# Sunulan Alıntı
· · ·

Kavuşmanın mislisini ayrılıklarda ararken, bunu izah edememek ne güç, elinde terk edilmişlikten başka sahip olduğun bir şey yok, onu hep bunlarla hatırlayacaksın, gülümsemelerini değil, sinirlenmelerini ve onun yanındaki endişenden utanacaksın. Onu bulduğun tek yer, kaybettiğin yer olarak anılacak ve yıllarca bu böyle sürecek.
Sözümün bittiği yere gelmiştin, daha fazla konuşamazdım. Kıyıya vuran balıklar gibi çaresizdi gözlerim, son bir çırpınışla yakarışlar besliyordu, bizden bir hikâye olamayacağının acıklı sonuydu bu susmak. Daha fazla duramazdım, son bir köpürüşle toza karıştım. Toza sor.
O kadar güzel beklettin ki, gittiğine değdi.
Sanırım üç, dört yıl önce yazmıştım; “zamanın neresinde olduğunu bilemiyorum” diye. Zaman kavramını belki de çok küçük yaşta kaybettim, bazı zamanlara durulan özlem, şu an bulunduğun zamanı yaşamanı engelliyor. Bazı zamanlara gittiğinde, olduğun zamanı yaşayamıyor insan ve dolayısıyla hiç yaşlanmıyor çünkü aslında şu zamanı yaşamamış oluyor. Seninle arama zaman girdi, daha büyük bir şey giremezdi zaten, başka yerde doğmak bile zamandan daha önemsiz. Bazı yerde beş saniyenin azabı günlere hatta aylara bedel olurken, bazı yerde de çok uzun zaman beş dakika gibi geçip gidiyor. Seninle çok güzel zaman farkını yaşadık, bir yerde gece olurken, bir yerde gözüme güneş ışınlarının sinsice batması gibi, güneş gözlüğü taksam da onun zamanına ulaşamıyorum yani elinden hiçbir şey gelmiyor insanın, sadece yaşamış oluyorsun. Ölmekten bile daha emin olabiliyorum. İnsan sırf bu zamanın içindeki kaybolmuşluk yüzden hiç tanımadığı birine sarılmak istiyor, durup dururken, zamanın kalbini hissetmek için bazen kalbinin durması gerekiyor. Hepimizin ortak korkusu; unutulmak… Zamanın neresinde olduğumu hâlâ öğrenemedim.

· · ·

İnsan duruşu anahtar nokta verileri
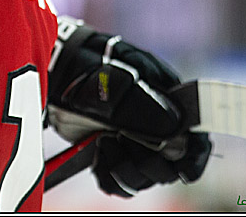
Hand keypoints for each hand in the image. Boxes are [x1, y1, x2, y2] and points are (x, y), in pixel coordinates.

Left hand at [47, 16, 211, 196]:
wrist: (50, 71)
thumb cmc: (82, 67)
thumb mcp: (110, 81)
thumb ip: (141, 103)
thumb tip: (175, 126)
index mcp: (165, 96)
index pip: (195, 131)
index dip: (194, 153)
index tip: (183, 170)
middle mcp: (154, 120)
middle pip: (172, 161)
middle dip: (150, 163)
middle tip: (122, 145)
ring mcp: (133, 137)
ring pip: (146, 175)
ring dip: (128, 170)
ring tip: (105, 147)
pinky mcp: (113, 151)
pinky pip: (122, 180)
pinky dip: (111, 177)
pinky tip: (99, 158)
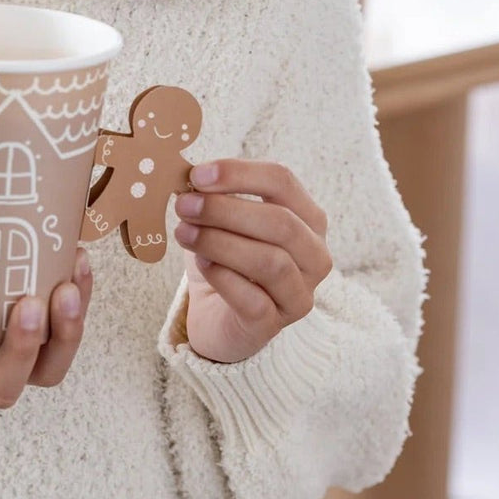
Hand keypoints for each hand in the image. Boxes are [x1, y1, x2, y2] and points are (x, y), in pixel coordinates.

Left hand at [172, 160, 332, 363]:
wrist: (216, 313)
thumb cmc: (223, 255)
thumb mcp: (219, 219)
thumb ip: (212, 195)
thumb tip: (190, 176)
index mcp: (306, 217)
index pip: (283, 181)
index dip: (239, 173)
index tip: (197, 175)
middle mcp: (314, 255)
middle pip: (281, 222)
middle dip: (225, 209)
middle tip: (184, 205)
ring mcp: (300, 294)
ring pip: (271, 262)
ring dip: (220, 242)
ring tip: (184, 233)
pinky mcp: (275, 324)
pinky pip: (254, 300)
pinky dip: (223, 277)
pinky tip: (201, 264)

· · ·

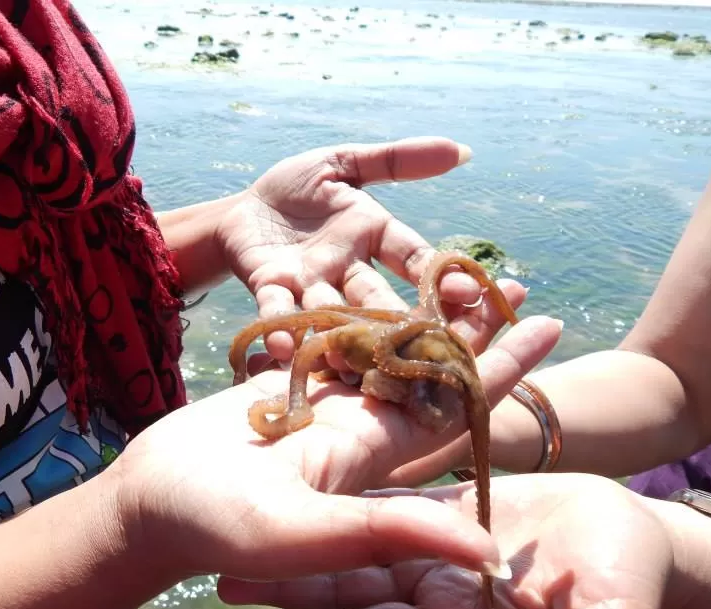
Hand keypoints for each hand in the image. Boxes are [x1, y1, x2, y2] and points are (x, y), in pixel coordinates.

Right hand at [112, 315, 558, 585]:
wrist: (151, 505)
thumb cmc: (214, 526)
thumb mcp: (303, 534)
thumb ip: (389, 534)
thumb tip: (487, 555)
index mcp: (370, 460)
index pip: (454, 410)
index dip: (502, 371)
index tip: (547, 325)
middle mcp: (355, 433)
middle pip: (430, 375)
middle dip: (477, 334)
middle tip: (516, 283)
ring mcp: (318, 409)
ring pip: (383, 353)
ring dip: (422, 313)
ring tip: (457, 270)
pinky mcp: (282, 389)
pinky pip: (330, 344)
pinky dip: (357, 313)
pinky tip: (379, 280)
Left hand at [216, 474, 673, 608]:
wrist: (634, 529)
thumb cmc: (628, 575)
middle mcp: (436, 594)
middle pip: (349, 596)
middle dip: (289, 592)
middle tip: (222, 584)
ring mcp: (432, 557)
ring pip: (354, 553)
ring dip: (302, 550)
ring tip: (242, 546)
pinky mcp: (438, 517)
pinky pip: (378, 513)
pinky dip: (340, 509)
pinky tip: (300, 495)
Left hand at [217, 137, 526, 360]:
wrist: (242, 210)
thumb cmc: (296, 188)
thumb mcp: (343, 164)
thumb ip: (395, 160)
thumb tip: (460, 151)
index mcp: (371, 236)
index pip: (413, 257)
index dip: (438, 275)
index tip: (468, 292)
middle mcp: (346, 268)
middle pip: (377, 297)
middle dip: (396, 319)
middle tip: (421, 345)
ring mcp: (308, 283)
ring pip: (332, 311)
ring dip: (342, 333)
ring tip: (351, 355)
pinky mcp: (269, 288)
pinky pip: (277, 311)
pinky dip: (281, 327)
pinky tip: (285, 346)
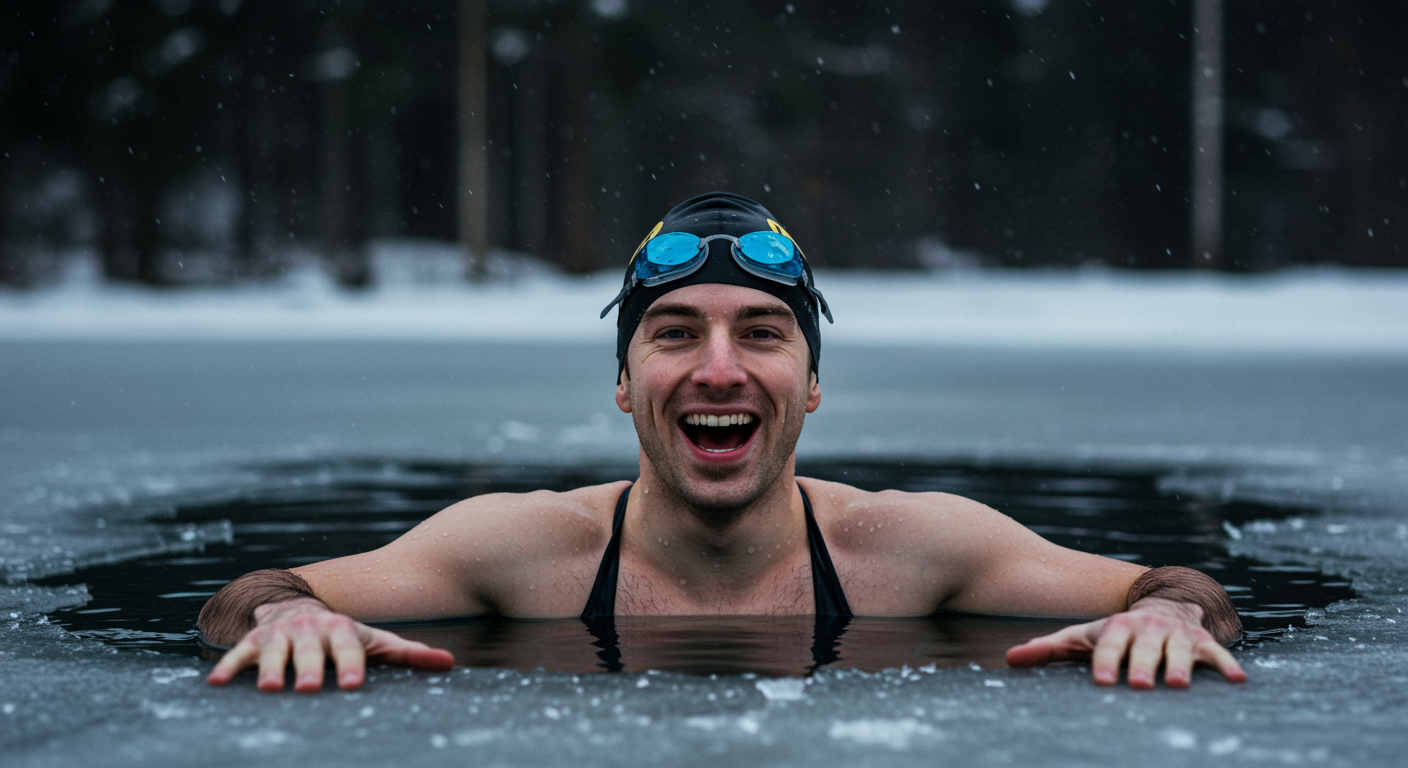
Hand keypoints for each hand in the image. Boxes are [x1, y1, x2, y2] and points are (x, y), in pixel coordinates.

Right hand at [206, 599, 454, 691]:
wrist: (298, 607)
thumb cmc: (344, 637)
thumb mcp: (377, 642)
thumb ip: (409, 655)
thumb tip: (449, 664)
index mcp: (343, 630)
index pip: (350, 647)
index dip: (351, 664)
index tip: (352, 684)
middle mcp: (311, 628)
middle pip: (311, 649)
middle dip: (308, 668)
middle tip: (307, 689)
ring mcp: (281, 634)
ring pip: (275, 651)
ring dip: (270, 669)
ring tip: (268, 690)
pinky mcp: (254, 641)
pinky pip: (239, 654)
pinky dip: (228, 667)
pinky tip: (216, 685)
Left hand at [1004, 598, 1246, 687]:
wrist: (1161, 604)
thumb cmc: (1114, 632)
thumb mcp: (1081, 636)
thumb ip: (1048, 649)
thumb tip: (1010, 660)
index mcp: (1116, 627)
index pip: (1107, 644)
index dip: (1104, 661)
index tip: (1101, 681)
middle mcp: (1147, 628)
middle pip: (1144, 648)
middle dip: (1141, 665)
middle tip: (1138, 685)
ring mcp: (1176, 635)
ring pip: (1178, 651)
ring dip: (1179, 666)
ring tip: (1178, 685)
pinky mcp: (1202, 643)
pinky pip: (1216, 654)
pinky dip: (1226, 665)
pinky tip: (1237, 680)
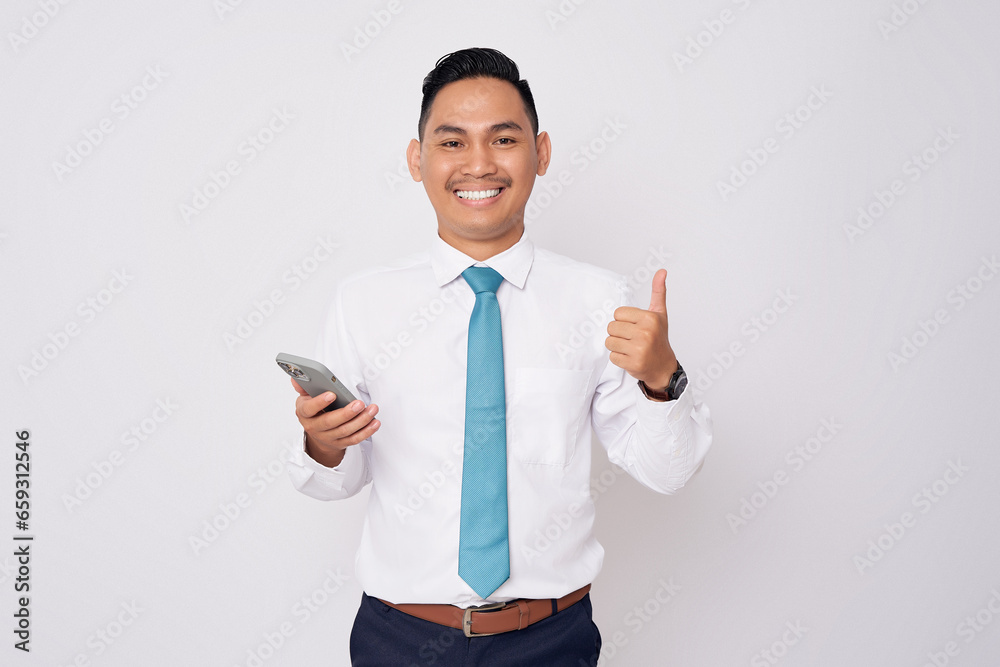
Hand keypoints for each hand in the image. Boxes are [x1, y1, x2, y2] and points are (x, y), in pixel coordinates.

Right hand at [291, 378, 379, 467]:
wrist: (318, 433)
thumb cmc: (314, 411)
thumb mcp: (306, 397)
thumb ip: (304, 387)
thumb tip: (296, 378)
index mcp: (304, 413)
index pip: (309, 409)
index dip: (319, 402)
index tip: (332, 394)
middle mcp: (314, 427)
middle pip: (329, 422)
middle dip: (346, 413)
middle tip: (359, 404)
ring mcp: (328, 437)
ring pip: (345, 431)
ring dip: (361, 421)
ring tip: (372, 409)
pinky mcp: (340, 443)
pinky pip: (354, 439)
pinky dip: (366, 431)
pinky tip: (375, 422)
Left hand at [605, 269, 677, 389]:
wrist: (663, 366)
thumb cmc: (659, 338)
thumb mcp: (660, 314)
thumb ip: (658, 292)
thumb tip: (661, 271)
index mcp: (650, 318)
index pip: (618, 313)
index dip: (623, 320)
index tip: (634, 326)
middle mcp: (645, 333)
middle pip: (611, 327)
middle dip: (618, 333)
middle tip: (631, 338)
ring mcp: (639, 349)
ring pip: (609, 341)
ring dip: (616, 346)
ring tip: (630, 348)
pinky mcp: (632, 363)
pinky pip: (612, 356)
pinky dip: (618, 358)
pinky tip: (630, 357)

· · ·

# Çalışma Yönergeleri
1. Ayrılık ve zaman üzerine yazılmış metnin "Kavuşmanın mislisini ayrılıklarda" sözleriyle başlayıp "bu böyle sürecek." sözlerine kadar süren bölümünü, "yıllarca" yerine "ömür boyu" koyarak yeniden yaz.
2. Ayrılık ve zaman üzerine yazılmış metni bittiği yerden devam ettir.

# Verilen Cevaplar
1.
Kavuşmanın mislisini ayrılıklarda ararken, bunu izah edememek ne güç, elinde terk edilmişlikten başka sahip olduğun bir şey yok, onu hep bunlarla hatırlayacaksın, gülümsemelerini değil, sinirlenmelerini ve onun yanındaki endişenden utanacaksın. Onu bulduğun tek yer, kaybettiğin yer olarak anılacak ve ömür boyu bu böyle sürecek.

2.
Onun haberi yokken, uyumak gibi… Ona hiç dokunmayacağını bilerek ağlamak gibi, onun duymayacağını bildiğin halde şarkı söylemek gibi, içinden tuttuğun şarkı fallarının çıkması da bir anlam ifade etmiyor, o yokken uyuyup, o yokken uyanıyorsun ve ona yazdığın tüm şiirleri yokluğunun içinde biriktiriyorsun, bir gün belki gelip o boşluğu doldurur diye… Yaşamanın anlamı belki de şu ahmakça ümit kırıntısının içinde gizli. İnanmak; ihtiyaçtan başka bir şey değil.
Haşeratla paylaşıyorum tenimi, uzun zamandır. Sizler kalbimi çok yediniz, duygularımı üzerine pasta süsü gibi yapıp, ekerek. Geriye yalnızca beynim kaldı, o da; acının sınırını ölçebilmek için.
Ne kimsenin gerçeğiyim, ne de kimse benim yalanım. Tek kazancım nefes almak bir de kitap okumak. Beklemeyi bilen insanların diğer insanlardan daha fazla bildiği bir şeyler vardır.